There’s more to that mission, of course, in terms of all the research and outreach activities that the Institute is doing, and gearing up to begin doing in the coming months and years, using a public health science approach to addressing the challenges of autism spectrum disorders. The Institute’s new website is now live, and they will be adding more to it in the coming months. If you’re interested in more info about what’s being planned, please take a look. Here are a few links to get you started:
- A welcome from the director, Dr. Craig Newschaffer: “Central to a public health approach are the ideas of ‘prevention’ and ‘population.’ Our science will be geared toward making discoveries and generating evidence in support of practices that effectively prevent the physical and functional impairment associated with autism. We will maintain a population perspective by always looking toward strategies having the broadest potential impact and/or focusing explicitly on groups in society that would be otherwise underserved or overlooked.”

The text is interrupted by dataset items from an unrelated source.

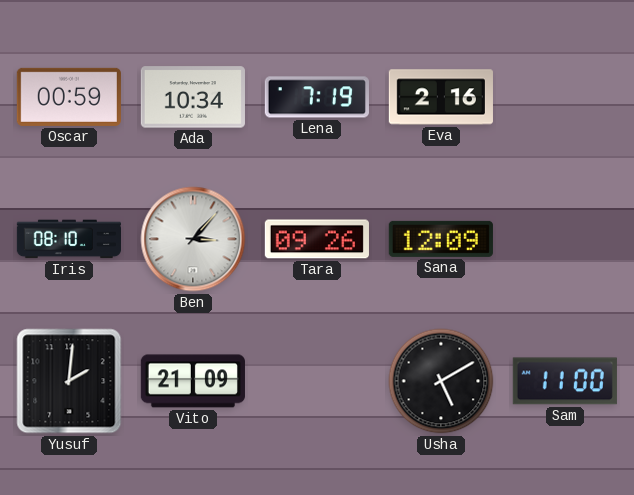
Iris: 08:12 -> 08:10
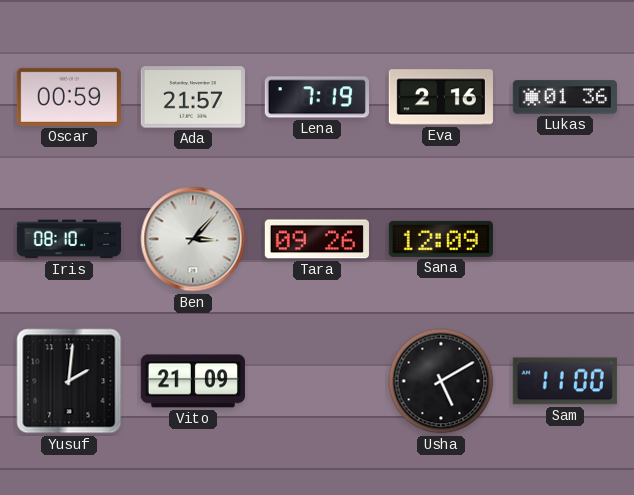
Ada: 10:34 -> 21:57
Lukas: none -> 01:36
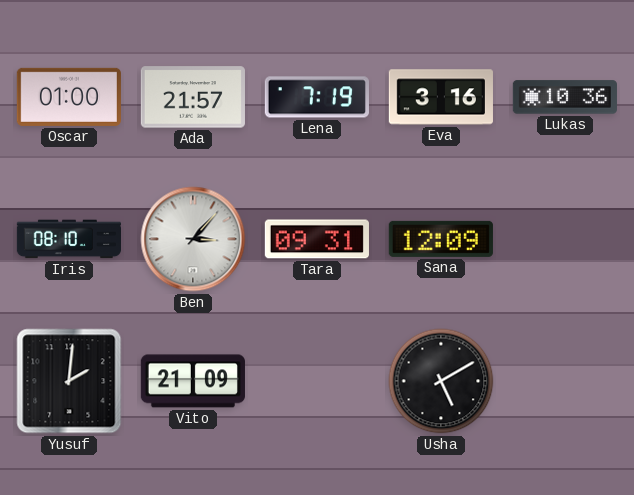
Oscar: 00:59 -> 01:00
Eva: 2:16 -> 3:16
Lukas: 01:36 -> 10:36
Tara: 09:26 -> 09:31
Sam: 11:00 -> none
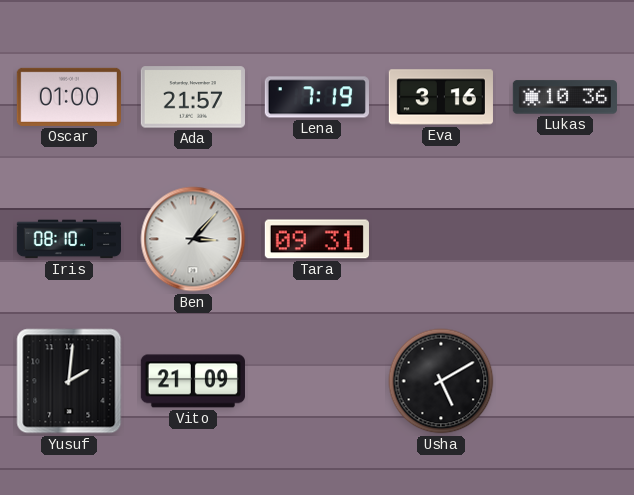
Sana: 12:09 -> none
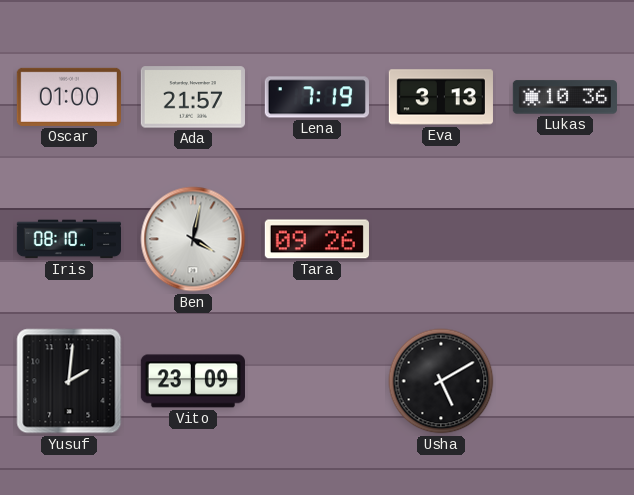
Eva: 3:16 -> 3:13
Ben: 3:07 -> 4:02
Tara: 09:31 -> 09:26
Vito: 21:09 -> 23:09
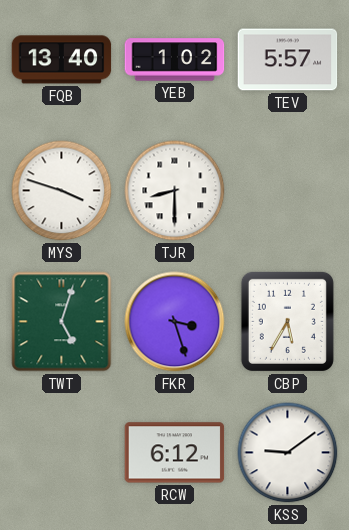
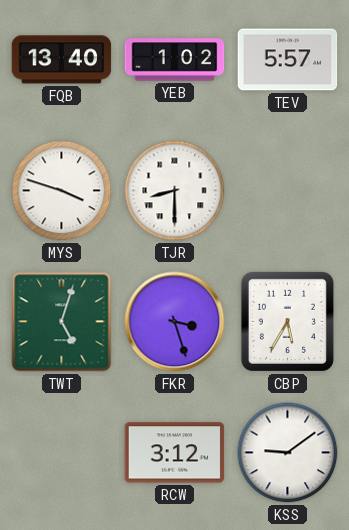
RCW: 6:12 -> 3:12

- Research in modifiable autism risk factors, including the flagship EARLI study: an overview and listing of current research efforts to find exposures or behaviors that, if changed, could lower the disability, impairment and morbidity associated with autism spectrum disorders.
- Research in autism services: An overview of current research efforts aimed at improving the delivery of care and services to individuals with autism spectrum disorders and their families.
- Projects: A few examples of applied efforts underway at the Institute, including the development of a mobile autism assessment unit – a custom van to be used for community outreach in underserved areas, as well as clinical assessments.
The Institute’s new space is due to open in the summer of 2013.